Most nights, there was some form of meat – cubed steak was my favorite – several vegetables, and bread because my dad loves bread.  The salt and pepper shaker stayed on the table all the time because this space, this space was for family.

Mom and I sat on one side of the table, and Dad and J on the other.  We ate with firm manners – fork in left hand, knife in right – and our elbows most definitely never touched that surface.  We also were not allowed to sing, a rule Mom reminded us of by singing, “You mustn’t sing at the table, you mustn’t sing at the table” to the tune of “The Bear Went Over the Mountain.”

And we talked. About our days. About what we learned in school. About Dad’s teaching and Mom’s piano lessons. About what was new with the people at church and what my brother had built today in the woods around the house. About the books I was reading, but not presently because books were also not allowed at the table.

Because I am someone who processes the experience of life through words and because I was a rather bookish, smarty-pants without a great number of friends, these dinner times were the most grounding part of my day.  They gave me a chance to share my classroom victories and my social pains with people who would hear them, respond kindly, and then push them off beyond the safe circle of the table.  It was this dinner table, perhaps more than anything else, that told me my identity was grounded in my family and what they thought of me, not in what the wider world thought.

It was at this table where I learned I could be who I wanted to be and where I knew that no matter what I would be loved.

It is only now, as an adult, that I realize both how special these times were and how unusual a practice those meals were, even 25 years ago.  It is only now that I am aware of what a blessing my parents gave us when they insisted we break bread together every night.

My parents worked hard to make home a safe and open place. They overcame much that they had built to survive their own childhoods- a wicked temper in my father, a potential for coldness in my mother – and the created a haven, a sanctuary where my brother and I could dream.
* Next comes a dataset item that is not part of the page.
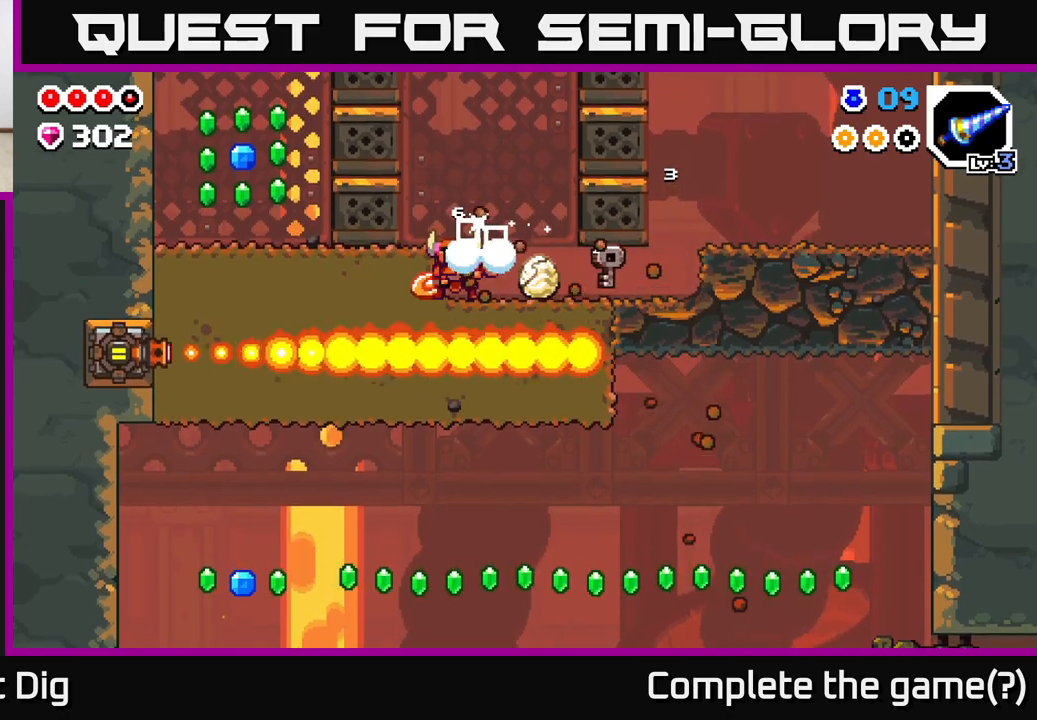
{"buttons": ["X"], "left_stick": "left", "right_stick": "center", "events": [[67, "X", "up"], [150, "X", "down"], [283, "X", "up"], [367, "X", "down"]]}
Around that cherry table, my brother learned that he could be a composer, that music was a fine major and a fine vocation.  Around that cherry table, I learned that I could be a writer, that words were worth my time and my effort.

That table, those dinners, they were our future and our legacy.  They were a gift strewn out in brussell sprouts and fried chicken, in laughter so raucous that it shook the table, in tears wrought from the lingering barbs of cruel words. Every night. The gift of presence. The gift of home.

What were your childhood dinners like?